Generative Models of Connectomes
In the class, we have studied and analysed several type of connectomes. Each of these connectomes arose from experimental observations of the brains of different organisms. We studied several types of properties of these connectomes. A fundamental question that arises now is what types of evolutionary processes in nature can generate the types of connectomes that exist in organisms. For example, the process is almost certainly not an Erdos-Renyi like model. This project will consider several mathematical models that have been proposed for connectomes and test these models for their ability to generate artificial networks with properties that match those of real connectomes such as the small world property and hierarchical modularity. The paper Resolving Structural Variability in Network Models and the Brain and Box 10.1: Growth Connectomics: Generative Models for Brain Networks in the textbook provide excellent starting points for this project. An important question to consider will be whether models should incorporate geometric constraints imposed by the structure of the brain.
Mouse Connectome
A 2017 paper titled Organizing principles for the cerebral cortex network of commissural and association connections has published and analyzed a comprehensive connectome of the mouse brain, collected from findings in over 185 publications that appeared in the literature since 1974. This project will analyze the structural properties of this connectome. If you are ambitious, you can try to correlate this network with the mouse connectome created independently by the Allen Institute for Brain Science.
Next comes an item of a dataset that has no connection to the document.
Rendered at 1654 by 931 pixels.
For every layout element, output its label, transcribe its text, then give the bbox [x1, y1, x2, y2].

Gene Expression in the Human Brain
The Allen Center for Brain Science has created and made available some unique neuroscience datasets. This project will analyse a comprehensive dataset of gene expression in cells in medial temporal gyrus of brain slices from multiple human donors. For each donor, this dataset uses a technique called RNA-sequencing to measure the expression level of every gene. The project will integrate these data with interaction networks among human proteins to understand the different biological processes that are active in this region of the brain. The project will entail learning new algorithms and computational ideas that we did not have time to delve into in the class.
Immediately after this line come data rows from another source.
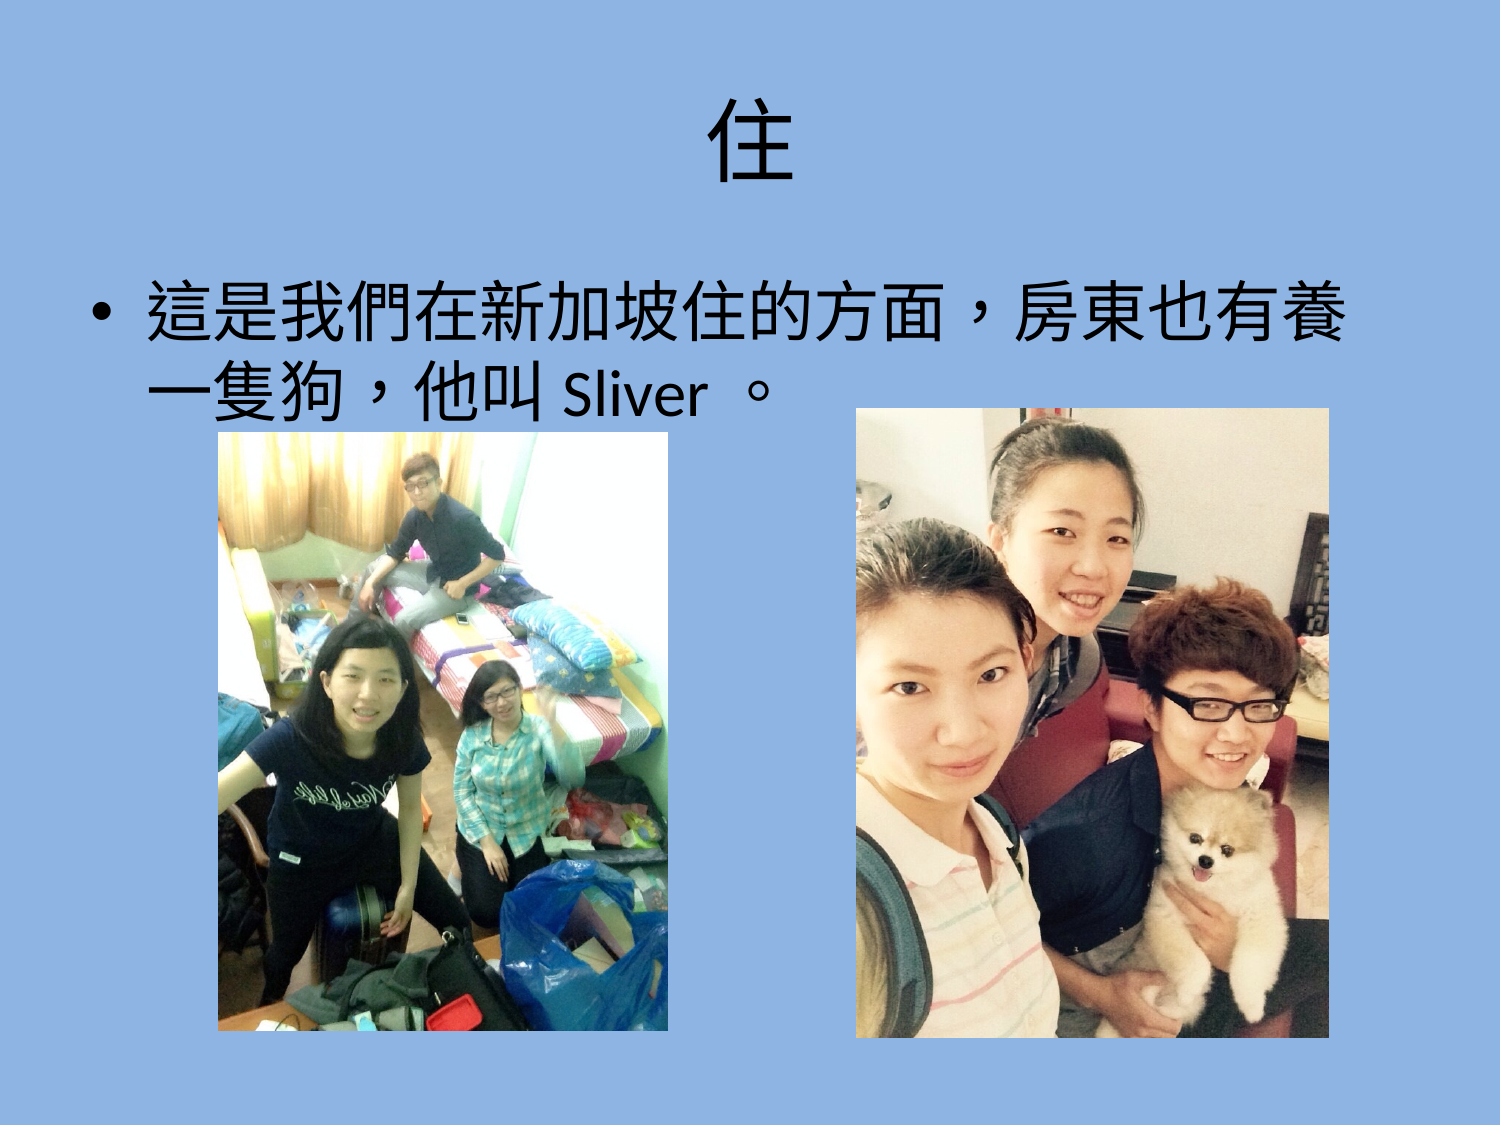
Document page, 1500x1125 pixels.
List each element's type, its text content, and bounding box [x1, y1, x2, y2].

picture [218, 432, 668, 1031]
list 這是我們在新加坡住的方面，房東也有養一隻狗，他叫Sliver。 [75, 262, 1425, 1005]
picture [856, 408, 1329, 1038]
title 住 [75, 45, 1425, 233]
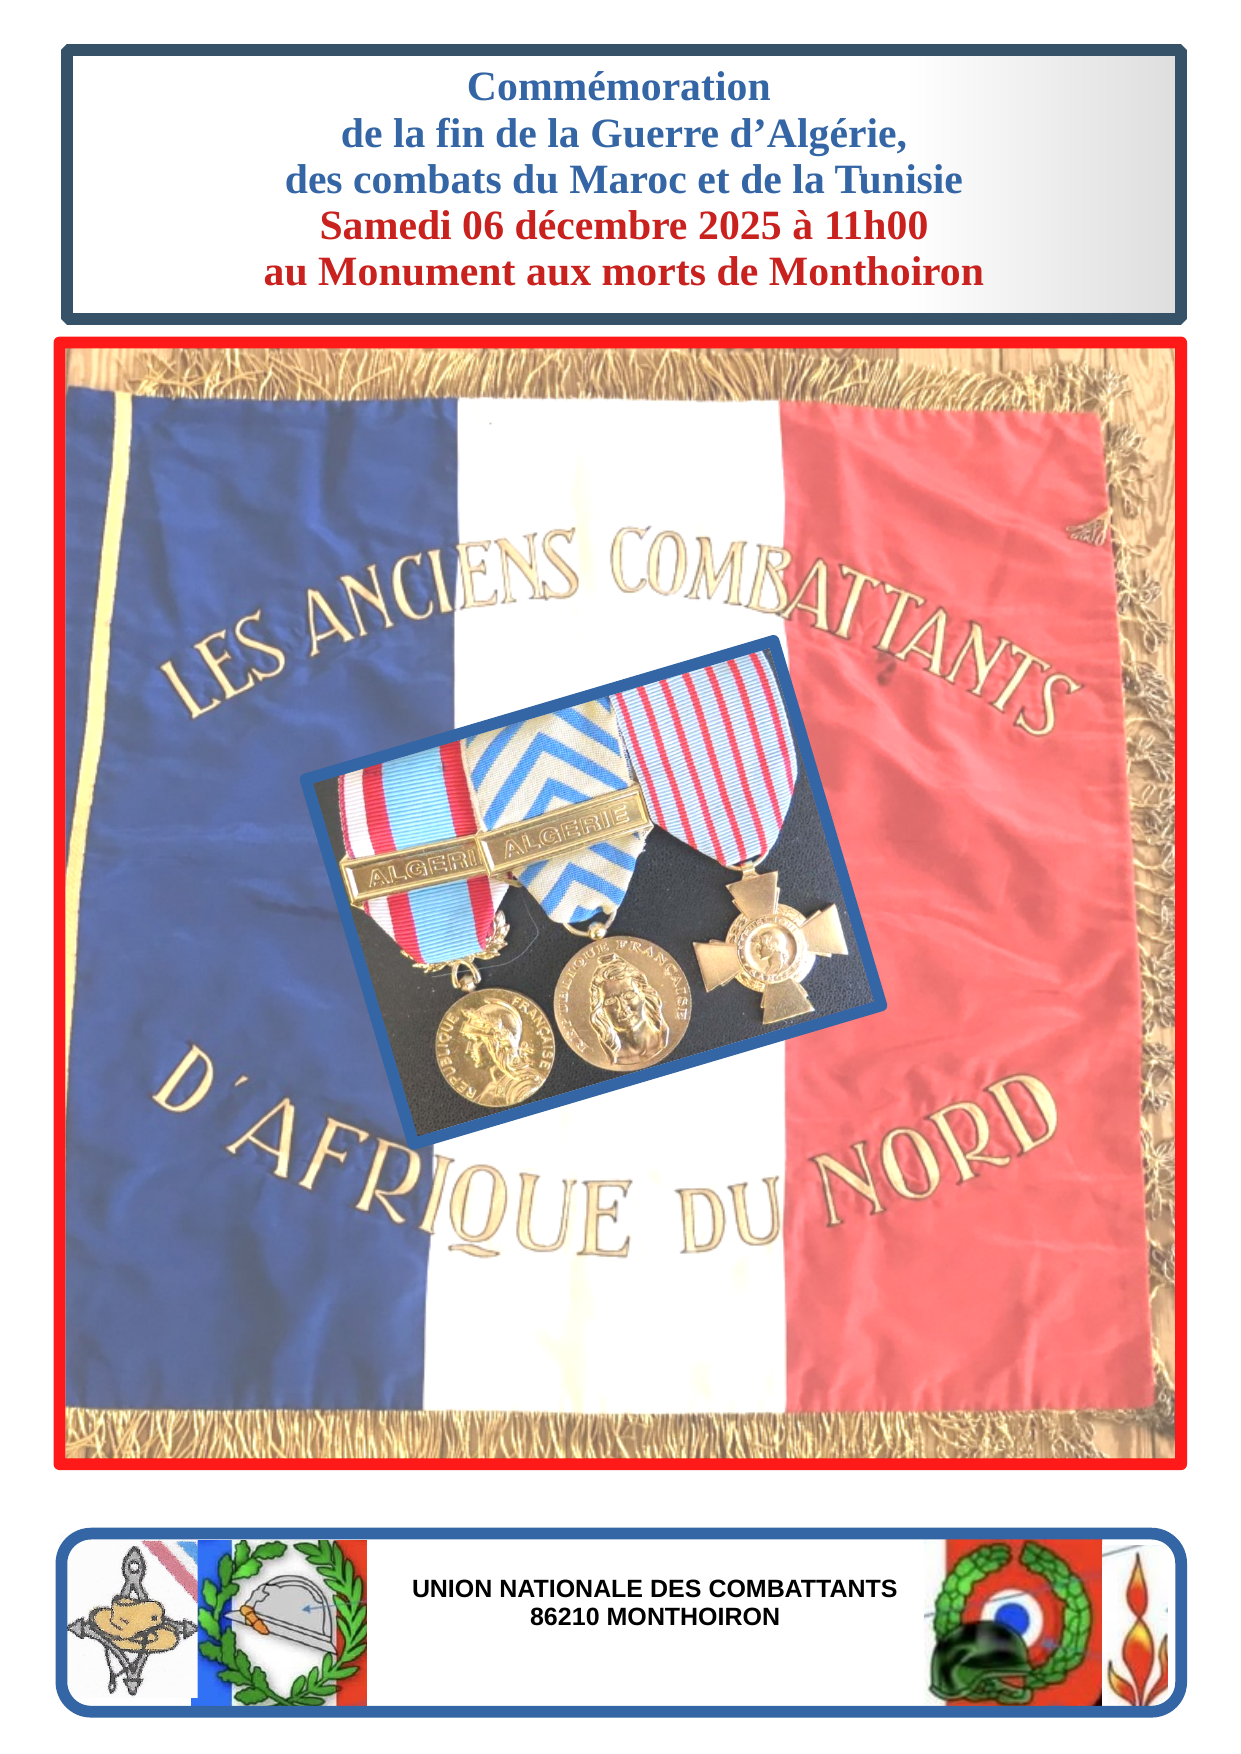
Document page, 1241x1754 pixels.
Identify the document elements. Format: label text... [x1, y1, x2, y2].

text_box Commémoration de la fin de la Guerre d’Algérie, des combats du Maroc et de la Tunisie Samedi 06 décembre 2025 à 11h00 au Monument aux morts de Monthoiron [67, 50, 1182, 319]
picture [59, 1533, 70, 1546]
picture [65, 348, 1176, 1459]
text_box UNION NATIONALE DES COMBATTANTS 86210 MONTHOIRON [360, 1566, 951, 1722]
picture [923, 1540, 1168, 1705]
picture [68, 1540, 367, 1705]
Legos of Very Large Human Connectomes
The goal of this project is to find "network legos" of very large connectomes. You will use datasets where each connectome comes from one individual. The idea is to compute modules in each connectome (e.g., using the Louvain algorithm) and then to compare the modules systematically using the ideas in Network Legos: Building Blocks of Cellular Wiring Diagrams. I will explain this algorithm and simpler versions of it to the group that undertakes this project. The results of these comparison will yield "legos" from which we can reconstruct any interactome. This project is more challenging than the others simply because of the sizes of the connectomes: each of them contains millions of edges. Therefore, your code will need to be efficient in running time and in memory (RAM) usage. It might take some effort and trial-and-error to achieve satisfactory time and memory.